* [EXTRACTED INFORMATION]
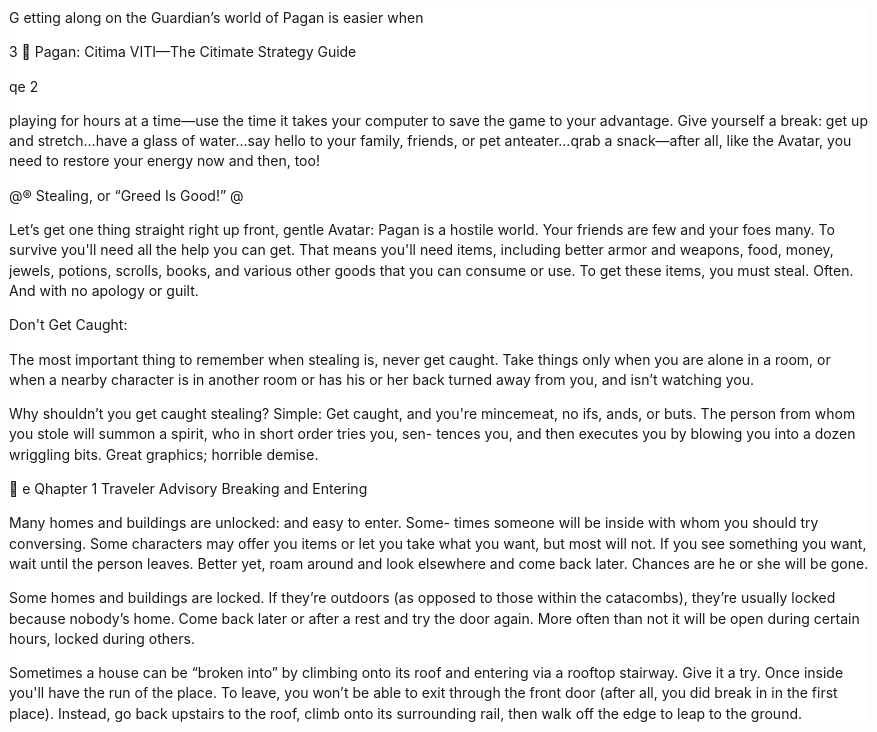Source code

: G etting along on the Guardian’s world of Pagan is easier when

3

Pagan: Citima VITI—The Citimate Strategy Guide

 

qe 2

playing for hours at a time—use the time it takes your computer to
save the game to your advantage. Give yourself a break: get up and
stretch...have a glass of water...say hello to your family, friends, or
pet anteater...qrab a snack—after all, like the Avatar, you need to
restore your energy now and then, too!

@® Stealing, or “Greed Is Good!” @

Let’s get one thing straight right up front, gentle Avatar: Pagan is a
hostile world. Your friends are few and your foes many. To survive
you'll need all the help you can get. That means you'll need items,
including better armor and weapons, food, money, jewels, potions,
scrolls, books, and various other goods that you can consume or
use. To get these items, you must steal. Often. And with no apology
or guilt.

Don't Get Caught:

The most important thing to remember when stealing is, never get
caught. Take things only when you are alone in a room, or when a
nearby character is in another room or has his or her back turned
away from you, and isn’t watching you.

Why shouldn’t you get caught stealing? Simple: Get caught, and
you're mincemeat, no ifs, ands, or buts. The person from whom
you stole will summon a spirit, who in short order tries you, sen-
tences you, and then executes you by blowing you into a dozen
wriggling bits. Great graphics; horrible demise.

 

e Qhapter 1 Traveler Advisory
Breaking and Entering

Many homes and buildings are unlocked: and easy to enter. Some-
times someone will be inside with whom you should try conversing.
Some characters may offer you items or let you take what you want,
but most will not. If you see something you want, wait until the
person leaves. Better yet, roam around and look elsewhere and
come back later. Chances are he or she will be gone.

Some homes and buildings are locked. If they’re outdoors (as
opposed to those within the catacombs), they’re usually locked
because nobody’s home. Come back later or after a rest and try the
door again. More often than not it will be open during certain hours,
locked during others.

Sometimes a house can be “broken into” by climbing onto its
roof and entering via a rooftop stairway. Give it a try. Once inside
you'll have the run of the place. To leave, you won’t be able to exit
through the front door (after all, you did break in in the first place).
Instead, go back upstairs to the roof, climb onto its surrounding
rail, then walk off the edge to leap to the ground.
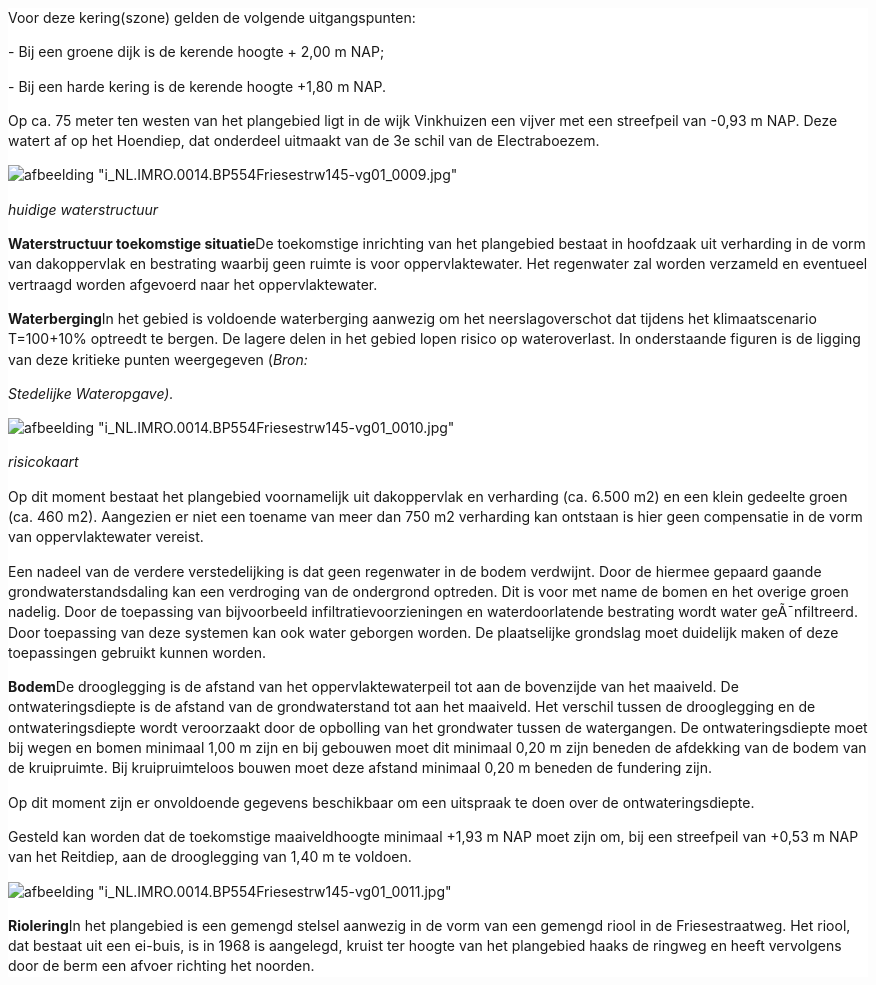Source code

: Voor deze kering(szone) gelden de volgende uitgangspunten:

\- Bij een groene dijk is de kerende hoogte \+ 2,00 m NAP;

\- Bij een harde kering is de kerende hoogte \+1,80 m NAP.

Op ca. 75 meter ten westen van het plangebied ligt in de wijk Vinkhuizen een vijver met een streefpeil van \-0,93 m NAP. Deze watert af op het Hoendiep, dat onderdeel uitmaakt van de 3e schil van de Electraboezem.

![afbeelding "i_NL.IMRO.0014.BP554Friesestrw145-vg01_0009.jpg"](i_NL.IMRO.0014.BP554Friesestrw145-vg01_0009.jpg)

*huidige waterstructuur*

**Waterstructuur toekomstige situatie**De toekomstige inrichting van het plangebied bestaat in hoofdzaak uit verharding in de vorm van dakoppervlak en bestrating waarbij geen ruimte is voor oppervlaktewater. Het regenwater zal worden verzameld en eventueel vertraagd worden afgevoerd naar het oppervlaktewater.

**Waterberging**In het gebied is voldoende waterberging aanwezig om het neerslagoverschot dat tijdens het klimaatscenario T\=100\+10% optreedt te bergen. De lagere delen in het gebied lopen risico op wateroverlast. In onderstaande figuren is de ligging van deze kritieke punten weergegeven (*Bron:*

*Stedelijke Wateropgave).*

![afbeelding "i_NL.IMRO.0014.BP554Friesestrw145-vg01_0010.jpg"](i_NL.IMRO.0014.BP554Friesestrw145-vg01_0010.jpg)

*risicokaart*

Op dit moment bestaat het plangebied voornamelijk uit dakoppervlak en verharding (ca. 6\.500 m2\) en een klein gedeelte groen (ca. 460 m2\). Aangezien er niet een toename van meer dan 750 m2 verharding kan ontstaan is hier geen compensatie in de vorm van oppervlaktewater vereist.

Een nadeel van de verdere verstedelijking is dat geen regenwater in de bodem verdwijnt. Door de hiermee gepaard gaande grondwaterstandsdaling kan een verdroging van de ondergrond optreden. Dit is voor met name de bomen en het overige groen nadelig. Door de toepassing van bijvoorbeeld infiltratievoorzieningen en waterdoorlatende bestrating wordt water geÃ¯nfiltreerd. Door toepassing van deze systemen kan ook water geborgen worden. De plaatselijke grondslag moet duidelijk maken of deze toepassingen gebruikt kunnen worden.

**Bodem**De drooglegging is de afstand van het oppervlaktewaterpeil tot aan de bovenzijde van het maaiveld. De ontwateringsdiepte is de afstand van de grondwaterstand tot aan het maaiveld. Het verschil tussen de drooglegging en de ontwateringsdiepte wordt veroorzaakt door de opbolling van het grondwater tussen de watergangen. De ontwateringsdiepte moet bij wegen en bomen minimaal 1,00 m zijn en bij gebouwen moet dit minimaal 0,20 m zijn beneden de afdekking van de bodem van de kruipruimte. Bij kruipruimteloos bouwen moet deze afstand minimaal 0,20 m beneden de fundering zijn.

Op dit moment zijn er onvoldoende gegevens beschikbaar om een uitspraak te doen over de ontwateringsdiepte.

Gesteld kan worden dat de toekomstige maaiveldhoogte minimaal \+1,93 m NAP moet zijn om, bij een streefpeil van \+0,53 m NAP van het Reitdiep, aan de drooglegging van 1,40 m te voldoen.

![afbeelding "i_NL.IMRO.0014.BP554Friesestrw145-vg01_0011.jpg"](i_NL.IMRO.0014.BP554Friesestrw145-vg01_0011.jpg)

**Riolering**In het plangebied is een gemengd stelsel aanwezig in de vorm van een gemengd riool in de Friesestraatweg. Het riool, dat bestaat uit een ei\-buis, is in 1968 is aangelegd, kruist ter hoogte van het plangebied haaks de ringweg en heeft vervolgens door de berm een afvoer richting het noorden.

* [ACTIVITY] Where in the records above does the word "from" appear? Copy each line that holds it.

* [ANSWER BOX]
away from you, and isn’t watching you.
you're mincemeat, no ifs, ands, or buts. The person from whom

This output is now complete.